Exercise brief: Please give the listing again in full, leaving out its images.

Dataset section:

--------------------------------------------------

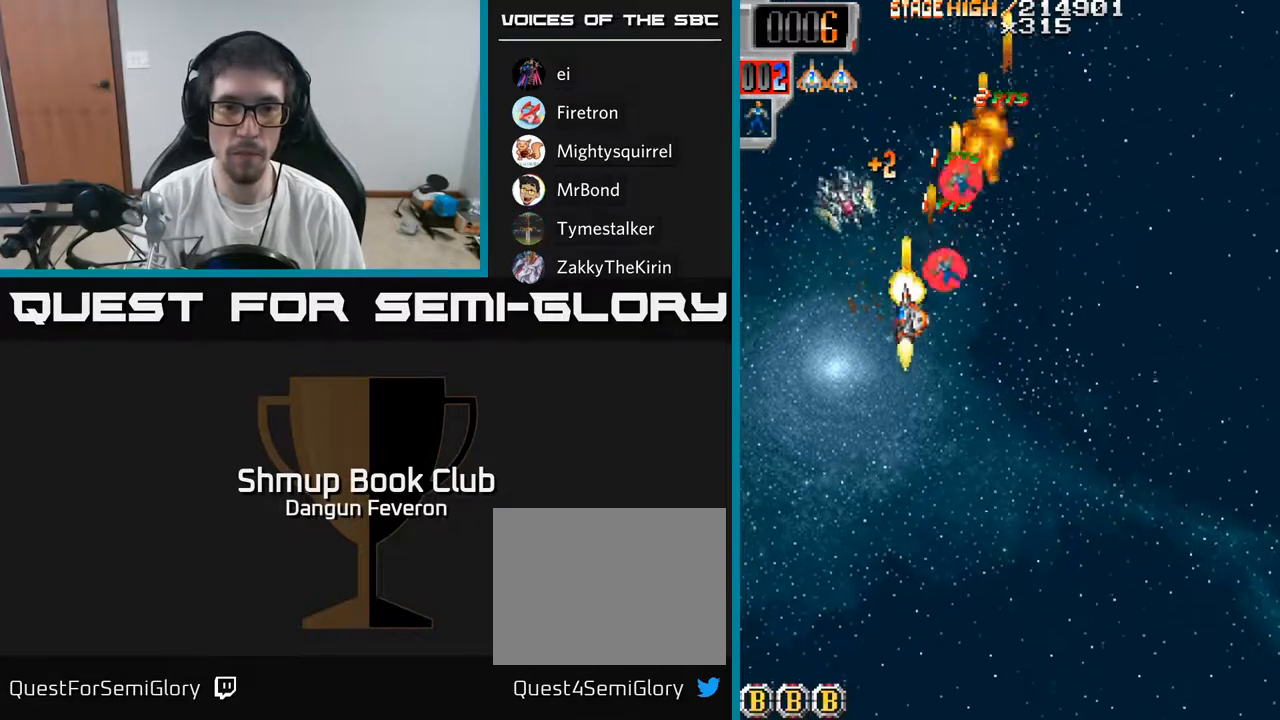
{"buttons": ["R2", "DPAD_DOWN"], "left_stick": "center", "right_stick": "center", "events": [[133, "DPAD_LEFT", "up"], [150, "DPAD_RIGHT", "down"], [167, "DPAD_UP", "down"], [350, "DPAD_RIGHT", "up"], [400, "DPAD_UP", "up"], [417, "DPAD_DOWN", "down"]]}
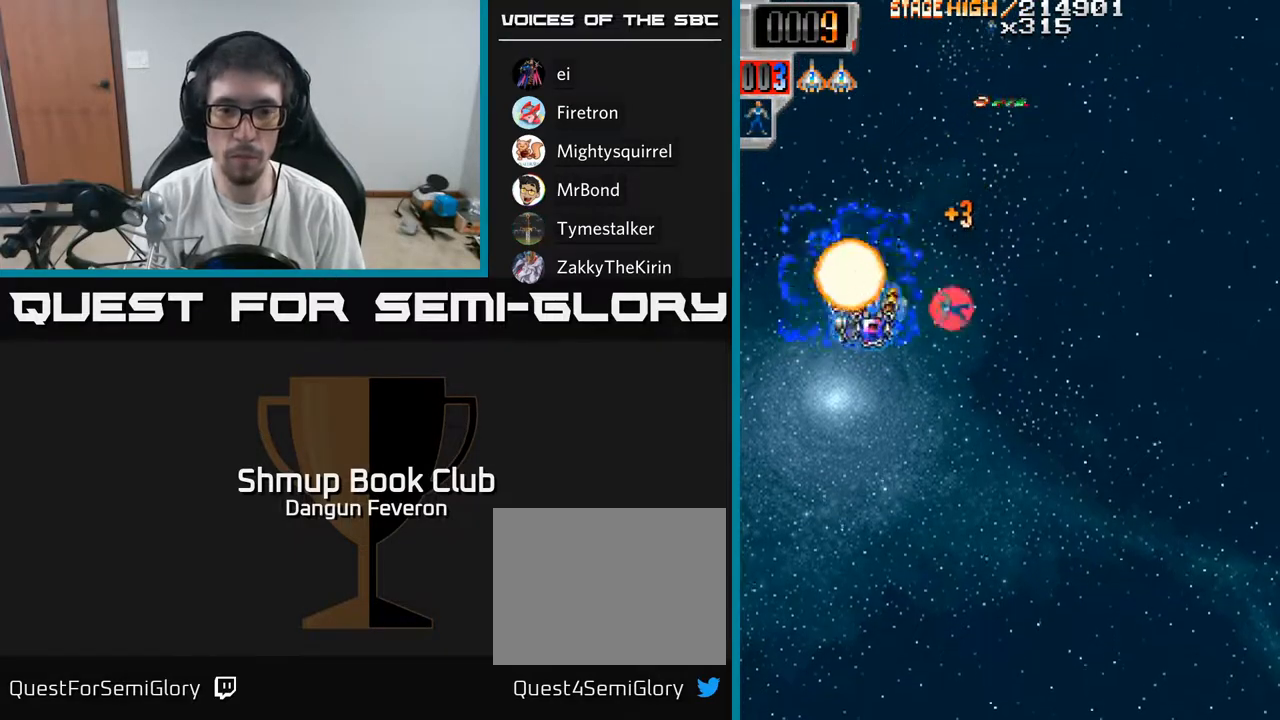
{"buttons": [], "left_stick": "center", "right_stick": "center", "events": [[117, "DPAD_DOWN", "up"], [467, "R2", "up"]]}
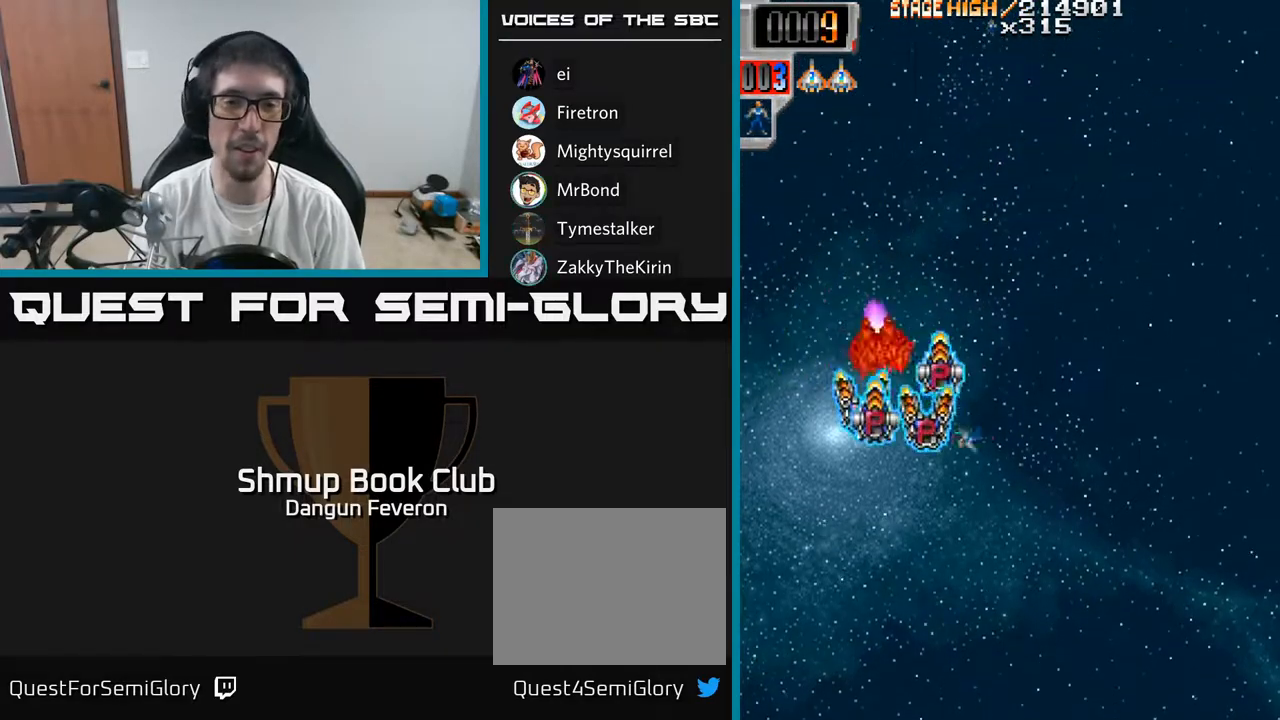
{"buttons": [], "left_stick": "center", "right_stick": "center", "events": []}
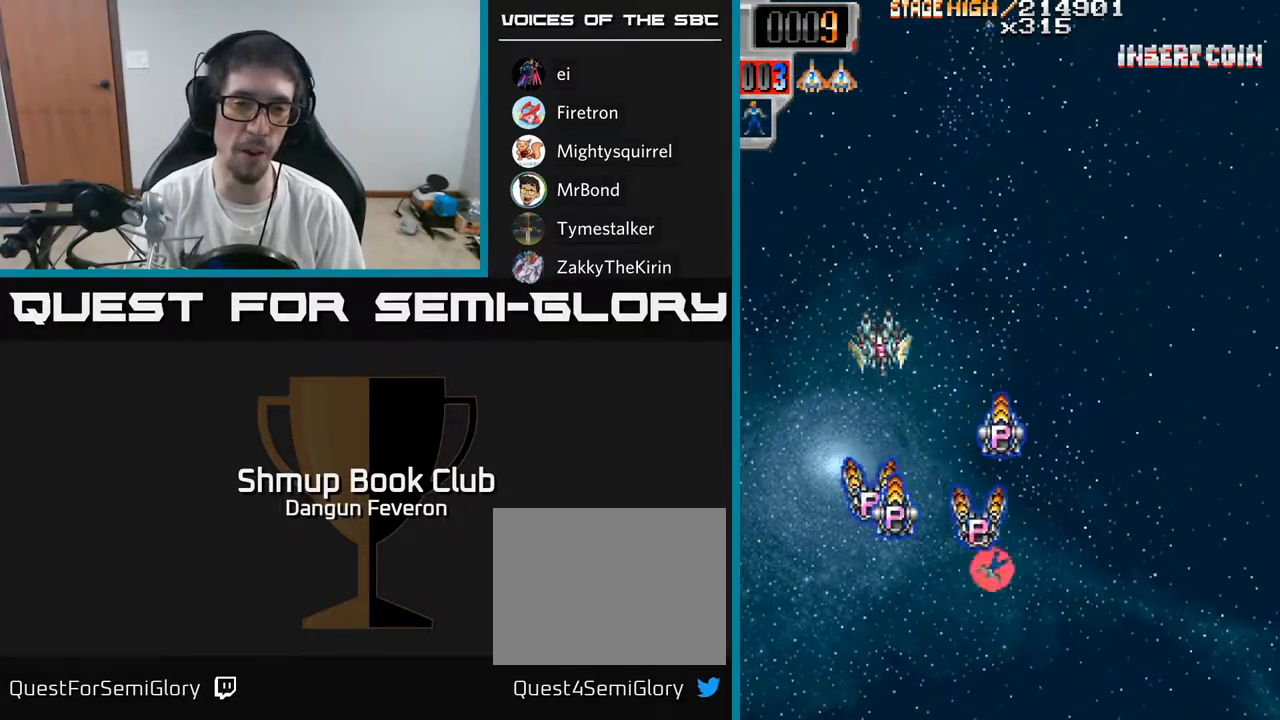
{"buttons": ["R2"], "left_stick": "center", "right_stick": "center", "events": [[217, "R2", "down"]]}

--------------------------------------------------

Response to the exercise:
{"buttons": ["R2", "DPAD_DOWN"], "left_stick": "center", "right_stick": "center", "events": [[133, "DPAD_LEFT", "up"], [150, "DPAD_RIGHT", "down"], [167, "DPAD_UP", "down"], [350, "DPAD_RIGHT", "up"], [400, "DPAD_UP", "up"], [417, "DPAD_DOWN", "down"]]}
{"buttons": [], "left_stick": "center", "right_stick": "center", "events": [[117, "DPAD_DOWN", "up"], [467, "R2", "up"]]}
{"buttons": [], "left_stick": "center", "right_stick": "center", "events": []}
{"buttons": ["R2"], "left_stick": "center", "right_stick": "center", "events": [[217, "R2", "down"]]}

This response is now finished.